I was reading a RCurl document and came across a new piece of code:
stockReader =
function()
{
values <- numeric() # to which the data is appended when received
# Function that appends the values to the centrally stored vector
read = function(chunk) {
con = textConnection(chunk)
on.exit(close(con))
tmp = scan(con)
values <<- c(values, tmp)
}
list(read = read,
values = function() values # accessor to get result on completion
)
}
followed by
reader = stockReader()
getURL(’http://www.omegahat.org/RCurl/stockExample.dat’,
write = reader$read)
reader$values()
it says 'numeric' in the sample but surely this code sample can be adapted?

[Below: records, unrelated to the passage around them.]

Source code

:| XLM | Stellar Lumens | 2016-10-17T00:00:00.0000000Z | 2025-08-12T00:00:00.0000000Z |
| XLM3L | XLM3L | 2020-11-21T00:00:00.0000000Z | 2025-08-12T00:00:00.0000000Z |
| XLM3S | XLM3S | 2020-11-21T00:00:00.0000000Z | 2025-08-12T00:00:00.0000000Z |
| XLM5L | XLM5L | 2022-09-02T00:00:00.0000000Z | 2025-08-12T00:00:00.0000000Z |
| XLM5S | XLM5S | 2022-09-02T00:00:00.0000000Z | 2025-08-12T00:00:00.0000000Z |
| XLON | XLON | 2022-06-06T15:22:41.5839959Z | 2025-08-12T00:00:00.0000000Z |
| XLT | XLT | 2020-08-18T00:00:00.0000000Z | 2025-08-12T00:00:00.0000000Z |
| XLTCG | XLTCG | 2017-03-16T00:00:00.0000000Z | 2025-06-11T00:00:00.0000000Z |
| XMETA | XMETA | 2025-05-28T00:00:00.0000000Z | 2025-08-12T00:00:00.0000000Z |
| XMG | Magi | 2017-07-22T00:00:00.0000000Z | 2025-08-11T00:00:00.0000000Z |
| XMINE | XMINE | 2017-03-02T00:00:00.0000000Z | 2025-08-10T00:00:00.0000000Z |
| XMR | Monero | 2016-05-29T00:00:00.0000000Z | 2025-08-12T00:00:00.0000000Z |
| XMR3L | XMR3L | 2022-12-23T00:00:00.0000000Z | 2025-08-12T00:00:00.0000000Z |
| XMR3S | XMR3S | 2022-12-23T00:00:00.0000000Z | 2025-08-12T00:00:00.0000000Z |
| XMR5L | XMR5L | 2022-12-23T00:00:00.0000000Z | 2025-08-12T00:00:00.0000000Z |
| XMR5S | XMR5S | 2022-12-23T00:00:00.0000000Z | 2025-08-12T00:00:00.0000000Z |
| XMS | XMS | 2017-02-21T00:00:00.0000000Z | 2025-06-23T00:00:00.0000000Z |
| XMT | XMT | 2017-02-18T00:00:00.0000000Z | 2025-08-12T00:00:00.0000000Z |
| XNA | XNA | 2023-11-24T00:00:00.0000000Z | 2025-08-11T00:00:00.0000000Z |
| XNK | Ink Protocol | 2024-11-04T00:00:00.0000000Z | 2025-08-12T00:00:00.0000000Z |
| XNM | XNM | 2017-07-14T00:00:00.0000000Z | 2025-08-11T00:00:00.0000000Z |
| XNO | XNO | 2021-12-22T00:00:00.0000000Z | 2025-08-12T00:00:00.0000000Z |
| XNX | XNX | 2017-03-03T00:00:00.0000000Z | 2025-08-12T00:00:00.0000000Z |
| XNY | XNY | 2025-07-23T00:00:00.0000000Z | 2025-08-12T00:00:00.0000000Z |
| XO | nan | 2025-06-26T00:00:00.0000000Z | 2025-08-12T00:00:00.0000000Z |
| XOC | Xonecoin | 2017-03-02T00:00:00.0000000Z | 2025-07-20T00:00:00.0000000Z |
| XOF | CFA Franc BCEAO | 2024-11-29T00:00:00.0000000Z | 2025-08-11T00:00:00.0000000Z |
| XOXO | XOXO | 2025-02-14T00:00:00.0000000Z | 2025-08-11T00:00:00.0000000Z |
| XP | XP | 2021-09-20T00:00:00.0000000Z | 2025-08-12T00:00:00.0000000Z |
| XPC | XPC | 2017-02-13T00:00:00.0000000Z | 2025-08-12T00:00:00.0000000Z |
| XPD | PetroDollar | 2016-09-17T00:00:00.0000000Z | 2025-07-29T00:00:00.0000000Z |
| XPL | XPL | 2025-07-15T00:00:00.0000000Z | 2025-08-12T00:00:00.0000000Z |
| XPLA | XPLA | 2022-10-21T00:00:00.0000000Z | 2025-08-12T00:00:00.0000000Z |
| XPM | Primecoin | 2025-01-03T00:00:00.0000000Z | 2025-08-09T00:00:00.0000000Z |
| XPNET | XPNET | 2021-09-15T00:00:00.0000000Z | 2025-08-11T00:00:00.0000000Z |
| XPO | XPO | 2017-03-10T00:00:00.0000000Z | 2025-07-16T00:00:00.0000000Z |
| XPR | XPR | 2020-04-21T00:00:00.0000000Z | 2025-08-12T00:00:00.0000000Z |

Read the attached document. I'm sure you will find what you're looking for.
It also says
The basic use of getURL(), getForm() and postForm() returns the contents of the requested document as a single block of text. It is accumulated by the libcurl facilities and
combined into a single string. We then typically traverse the contents of the document to
extract the information into regular data, e.g. vectors and data frames. For example, suppose
the document we requested is a simple stream of numbers such as prices of a particular stock
at different time points. We would download the contents of the file, and then read it into
a vector in R so that we could analyze the values. Unfortunately, this results in essentially
two copies of the data residing in memory simultaneously. This can be prohibitive or at least
undesirable for large datasets.
An alternative approach is to process the data in chunks as it is received by libcurl. If we can
be notified each time libcurl receives data from the reply and do something meaningful with
the data, then we need not accumulate the chunks. The largest extra piece of information we
will need to have is the largest chunk. In our example, we could take each chunk and pass it
to the scan() function to turn the values into a vector. Then we can concatenate this with
the vector from the previously processed chunks.